Вечером на вытребованной у Анастасии Савельевны сильно гнутой – прямо по середине (какое счастье, что трещина не пришлась на лицо!) чайной фотографии, Елена рассматривала чуть курносое лицо гордой, красивой, рослой, худощавой, очень стройной и очень старой женщины в длинном тонком приталенном черном платье и строгом, по-деревенски подвязанном платке – под вековыми липами в Ужарово, на узенькой лавке без спинки, маленьким ножичком чистящей, зажав в артритных длинных бугристых пальчиках, крупные белые грибы. Матильда. Княжна Матильда. Пани Матильда. Дворянка, дочь ссыльных польских вольнодумцев, фабрикантша, сибирячка, крымчанка, московитка, простолюдинка, святая богомолица, отшельница, почти монашка.

С удивительным чувством, что подсматривает себя в старости, Елена с трудом отцепила взгляд от фотографии: «Нет, глупости, я умру молодой…»

III

В ближайшие же сутки, как-то исподволь, как-то помимо ее собственной воли, мысли о Семене превратились просто-таки в какой-то культ Семена: с кроткой улыбкой Елена вчитывалась в зачем-то Семеном выданный ей с собой, в придачу, томик «Винни-Пуха» – любимую книгу Семена, которую он благородно оторвал буквально от сердца – и, хотя ровно такая же книга пылилась у нее на антресолях, из-за переполненных стеллажей Анастасии Савельевны и ее собственных, сданная в архив, – Елена старательно пыталась найти в тексте то очарование, которое видел в нем Семен (верхом остроумия казалась ему, например, в русском переложении, надпись HB – «Незабвенному Винни» – «Эйч-Би! Это же сигареты Эйч-Би!» – ликовал Семен, сидя с Еленой рядом на софе своей матери в пасхальные послезавтрачные часы, и чуть заметная слюнька, как всегда в моменты восторга, появлялась на его нижней, скривившейся губе).

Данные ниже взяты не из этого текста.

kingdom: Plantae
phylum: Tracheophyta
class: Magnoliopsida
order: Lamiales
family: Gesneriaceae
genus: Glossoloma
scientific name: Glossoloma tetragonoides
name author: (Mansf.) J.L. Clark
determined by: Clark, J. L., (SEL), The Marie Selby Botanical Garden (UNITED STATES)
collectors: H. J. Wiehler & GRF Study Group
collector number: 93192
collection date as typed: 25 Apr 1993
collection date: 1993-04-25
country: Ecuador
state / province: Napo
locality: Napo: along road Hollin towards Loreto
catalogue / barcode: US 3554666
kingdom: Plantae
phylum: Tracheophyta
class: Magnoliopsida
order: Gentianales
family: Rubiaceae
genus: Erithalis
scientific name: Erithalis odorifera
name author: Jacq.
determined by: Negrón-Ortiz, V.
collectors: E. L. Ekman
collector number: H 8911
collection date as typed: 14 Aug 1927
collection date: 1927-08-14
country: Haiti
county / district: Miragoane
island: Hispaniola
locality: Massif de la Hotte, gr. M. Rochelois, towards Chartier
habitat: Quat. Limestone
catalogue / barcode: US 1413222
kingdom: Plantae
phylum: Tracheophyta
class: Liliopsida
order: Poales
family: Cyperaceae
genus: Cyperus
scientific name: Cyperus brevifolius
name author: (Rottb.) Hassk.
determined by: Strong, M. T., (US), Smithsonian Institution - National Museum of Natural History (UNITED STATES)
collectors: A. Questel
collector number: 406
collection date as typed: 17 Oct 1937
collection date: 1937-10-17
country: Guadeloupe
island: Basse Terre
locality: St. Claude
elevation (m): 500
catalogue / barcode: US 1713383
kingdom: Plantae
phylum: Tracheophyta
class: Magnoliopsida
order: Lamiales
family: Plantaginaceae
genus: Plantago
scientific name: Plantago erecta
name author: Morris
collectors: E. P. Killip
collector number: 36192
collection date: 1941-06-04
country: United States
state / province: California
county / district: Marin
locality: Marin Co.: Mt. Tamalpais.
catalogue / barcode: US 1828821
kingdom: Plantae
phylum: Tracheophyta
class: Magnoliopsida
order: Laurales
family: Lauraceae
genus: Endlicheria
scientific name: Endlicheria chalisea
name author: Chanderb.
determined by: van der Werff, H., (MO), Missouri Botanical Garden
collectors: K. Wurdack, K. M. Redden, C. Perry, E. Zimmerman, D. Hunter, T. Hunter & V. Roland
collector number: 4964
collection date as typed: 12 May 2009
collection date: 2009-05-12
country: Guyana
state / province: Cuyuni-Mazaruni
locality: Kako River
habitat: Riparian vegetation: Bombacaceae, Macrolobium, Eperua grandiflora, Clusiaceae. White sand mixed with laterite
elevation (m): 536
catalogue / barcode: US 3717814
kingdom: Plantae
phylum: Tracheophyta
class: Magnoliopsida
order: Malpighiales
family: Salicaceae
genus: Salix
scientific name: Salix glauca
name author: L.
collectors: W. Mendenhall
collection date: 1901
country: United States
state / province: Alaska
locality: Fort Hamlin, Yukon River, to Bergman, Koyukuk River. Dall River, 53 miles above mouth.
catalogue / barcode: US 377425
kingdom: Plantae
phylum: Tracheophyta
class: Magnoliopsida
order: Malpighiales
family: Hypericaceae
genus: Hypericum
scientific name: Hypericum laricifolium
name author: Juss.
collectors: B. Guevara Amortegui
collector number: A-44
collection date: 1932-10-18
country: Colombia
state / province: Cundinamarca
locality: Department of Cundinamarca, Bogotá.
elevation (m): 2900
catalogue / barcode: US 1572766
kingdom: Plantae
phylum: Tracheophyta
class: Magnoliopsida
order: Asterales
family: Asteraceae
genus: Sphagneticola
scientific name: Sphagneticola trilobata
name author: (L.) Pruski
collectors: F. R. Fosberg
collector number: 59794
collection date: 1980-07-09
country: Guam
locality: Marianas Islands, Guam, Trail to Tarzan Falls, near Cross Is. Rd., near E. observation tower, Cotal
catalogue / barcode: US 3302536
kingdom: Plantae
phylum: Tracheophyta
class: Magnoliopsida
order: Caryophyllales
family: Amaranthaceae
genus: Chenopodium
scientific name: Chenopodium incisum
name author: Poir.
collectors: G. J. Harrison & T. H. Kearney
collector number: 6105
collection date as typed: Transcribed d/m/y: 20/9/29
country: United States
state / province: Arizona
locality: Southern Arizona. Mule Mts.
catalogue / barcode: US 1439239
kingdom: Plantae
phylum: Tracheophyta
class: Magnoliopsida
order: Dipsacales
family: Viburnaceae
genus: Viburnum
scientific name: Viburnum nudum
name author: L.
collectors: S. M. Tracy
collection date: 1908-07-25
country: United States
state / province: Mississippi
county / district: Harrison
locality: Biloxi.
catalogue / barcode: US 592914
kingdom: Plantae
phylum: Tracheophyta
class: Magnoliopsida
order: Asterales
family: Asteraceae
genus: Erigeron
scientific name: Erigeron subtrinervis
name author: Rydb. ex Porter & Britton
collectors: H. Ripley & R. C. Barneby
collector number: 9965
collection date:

Мало того – Елена, не поленилась сбегать к Соколу и разыскать гонимых ментами боязливо мигрирующих майских бабок-торговок, и купила пучок редиски, а на Ривкином базаре – чудовищно жгучую азербайджанскую аджигу – и все это только потому, что Семен (с голодухи, видимо) обмолвился ей, что самое вкусное блюдо в мире – это редиска, намазанная сливочным маслом, с аджигой, – и, под ужасающееся оханье Анастасии Савельевны, Елена храбро зажирала одну густо нааджиженную редиску за другой – и самоотверженно громко рыгала после этого. И любовные эти рыжки придавали в ее глазах еще большую значимость всему происходящему между ней и Семеном.

Не удовольствуясь чисто лингвистическими, или гастритными воздействиями отсутствующего, возлюбленного Семена, Елена, застыв перед зеркалом, пыталась экспрессивно скривить углы губ книзу, как это делал Семен – и чрезвычайно расстраивалась, что у нее не получается.